Image source: goodfreephotos.com |
Dear Parish Faithful,
Do You Celebrate the (Civil) New Year?
Most of us certainly do, so by anticipation, I hope and pray for a blessed upcoming year of 2025 for one and all in our parish. Personally, I prefer looking forward to a blessed New Year more than a happy New Year. What, by the way, would a "happy" new year look like? I assume something like: Everything works out for us as we hope it all will. Well there is always a "reality check" on such wishes, so whatever may be in store for us (a "cross?") we hope and pray that "God is with us" in all circumstances of our life.
Be that as it may, I would suggest that if you are intent upon greeting the New Year with some form of celebration/party/social gathering; the place to begin is in the Church through acknowledging God first and foremost, as the Source of any anticipated "happiness" if not actually "blessings" for 2025. The possibility is there in that this evening, we will celebrate Great Vespers at 7:00 p.m. (The actual ecclesial commemorations on January 1 are the Circumcision of the Lord; and the feast day of St.

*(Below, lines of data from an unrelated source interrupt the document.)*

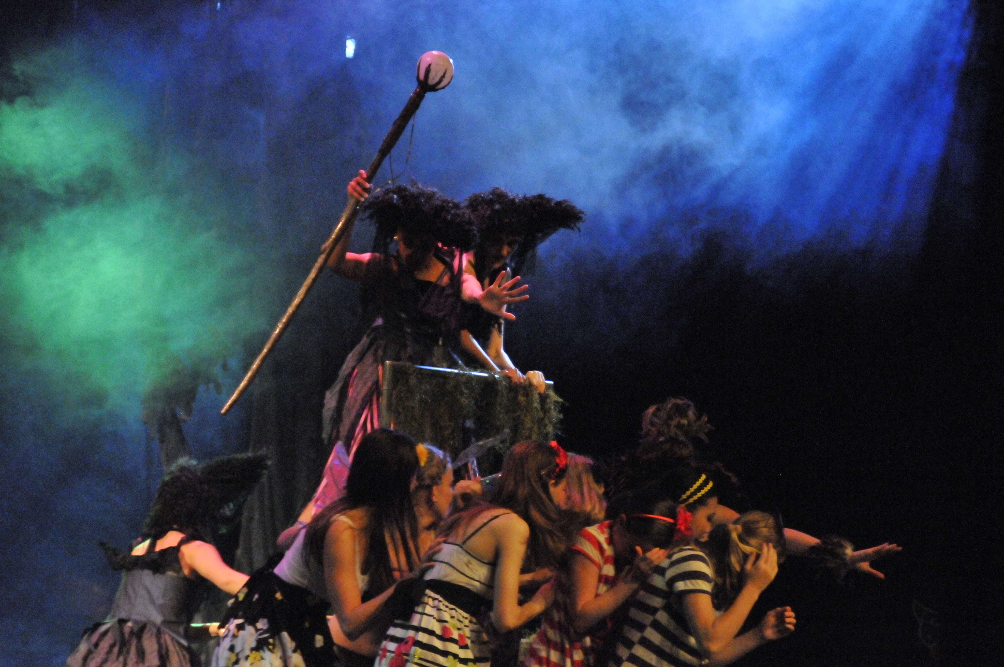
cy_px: 334
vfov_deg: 8.2
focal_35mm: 168
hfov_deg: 12.2
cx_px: 502
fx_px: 4680
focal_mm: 112
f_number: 5.3
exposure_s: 1/200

Basil the Great). And tomorrow morning, we will celebrate the Divine Liturgy at 9:30 a.m. So, we can begin with God, and then carry on from there.
Or, to use an expression that is probably a regular part of our vocabulary and approach to life, we can think in terms of our priorities. As in: Just where do I begin, when I establish life-affecting priorities and goals? Is the Lord Jesus Christ the "one thing needful" (highest priority) in my life? If not, then what is ...?
Regardless of what is awaiting us in 2025 - known "in advance" only to God - we can use the New Year as the beginning of both a personal and familial renewal. There are "resolutions" and then there is "repentance." The cliche has it that resolutions are made only to be broken, but that is not necessarily true. With effort and the grace of God, we can turn those resolutions into permanent changes in our way of life, the implication from a resolution being that we very much need the change - overcoming "bad habits" and creating "good habits" in their place. Repentance is not only transforming "passions" into "virtues" - the language of the Church and the saints for bad and good habits - but of re-centering our "worldview" on the Holy Trinity, to borrow a phrase from Met. Kallistos Ware. If we take our "life in Christ" seriously, also meaning our life in the grace-filled atmosphere of the Church, then this is all quite possible; for what is impossible on the human level is possible with God, as taught by our Lord.